Enough of fraud, it simply won’t do! What about hallucination then? The resurrection appearances of Jesus were hallucinations! If so, they were remarkably vivid, and don’t match hallucinations as psychologists have studied them. They also happened to different sets of people, alone or in groups, not always the same people and yet with a certain consistency. The Jesus that appeared on the Emmaus road walked with two travellers, entered into discussion of scripture, and handled food. The disciples in Jerusalem met a Jesus that could be touched, ate fish, taught and empowered, and lead all of those gathered out to Bethany, a distance of some two miles. Thomas meets a touchable, solid Jesus, and in John’s Gospel, Jesus broils fish and eats with the disciples. Not your usual hallucination, psychologists tell us. And again, given what we know of the earlier intestinal fortitude of the apostles, is it likely that even one, let alone all but one, would be willing to die a painful death for their hallucinations?

Moving right along, to the third class of theories, the spiritual resurrection. The disciples had spent so much time with Jesus, heard so much of his teaching, that after his death they lived the values of Jesus, and felt he was present with them in a spiritual way. They could draw on their experiences of Jesus and in a sense have him present. Nice, but it doesn’t really explain the bald declaration “We have seen the Lord!” It doesn’t explain the reported physical reality of Jesus with them (unless you accept both spirituality and fraud)! And it especially doesn’t explain how these illiterate fishers and farmers could suddenly proclaim a complex theological message of salvation by death and resurrection with convincing power. And finally, again it really doesn’t explain the subsequent fate of the apostles – I’m fairly certain of myself that I wouldn’t be prepared to die painfully for a vague “spiritual” non-resurrection!


Enough!

In philosophy and in science there is a principle called Occam’s razor. Named after William of Occam, a 12th century Franciscan scholar, it has many forms, but in essence it says, “Don’t think up a complex theory to explain something when a simple theory will do the job”. Applying that principle to the resurrection and its many “explanations,” suggests that perhaps the simplest explanation is to take the biblical account and subsequent history at face value; Jesus who died was resurrected on the 3rd day after death, he appeared to his disciples in a physical and yet non-physical body, and then went to be with God, sending the Holy Spirit to empower them to take the message of Jesus into the entire known world.


Ah, you say, or maybe OK but I’d still like to know just exactly how Jesus was resurrected. What happened, tell us what happened!
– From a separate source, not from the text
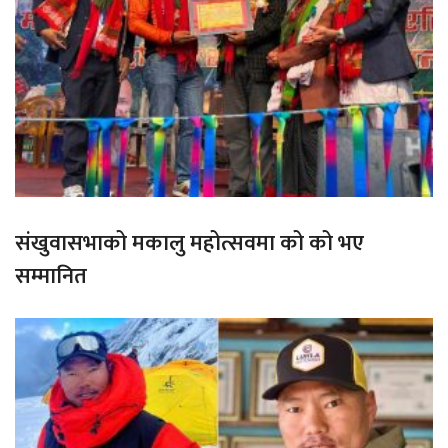
संखुवासभाको मकालु महोत्सवमा को को भए
सम्मानित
I haven’t the slightest idea! But unless you want your God weak and docile, conforming to human expectations, and subject to human physical theories, then God can resurrect anyone God pleases! For the God who created the universe and holds it in existence the resurrection of Jesus to a body both physical and spiritual would not be difficult. And I don’t need to know the mechanism of the resurrection, because I have seen the Lord! And before you call the wagon, and the guys in the white coats with the nets, let me explain. There have been a few times in my life, a very few, when I have experienced a power beyond myself, a presence within me, a guide beside me, working in my present reality. It has been a real enough experience that I made a fairly drastic life changes to follow the call of that power. I can come up with a whole load of explanations for my experience, (and I tried, mostly so I could ignore the call!), but the simplest (remember Occam’s razor) is that I met the risen Christ.

And, if I might be so presumptuous, so have you. Why else are you here watching a service on a screen? Why else did you get up early on Sunday mornings when we could meet physically, struggle to get dressed,, drive or walk, to get to our building? Why are you going to do that again, when we are able to reopen? Somewhere in your life, the risen Christ came to you, in both a physical and spiritual way, and you were convinced enough by that encounter that here you are, like me, hoping to meet him again!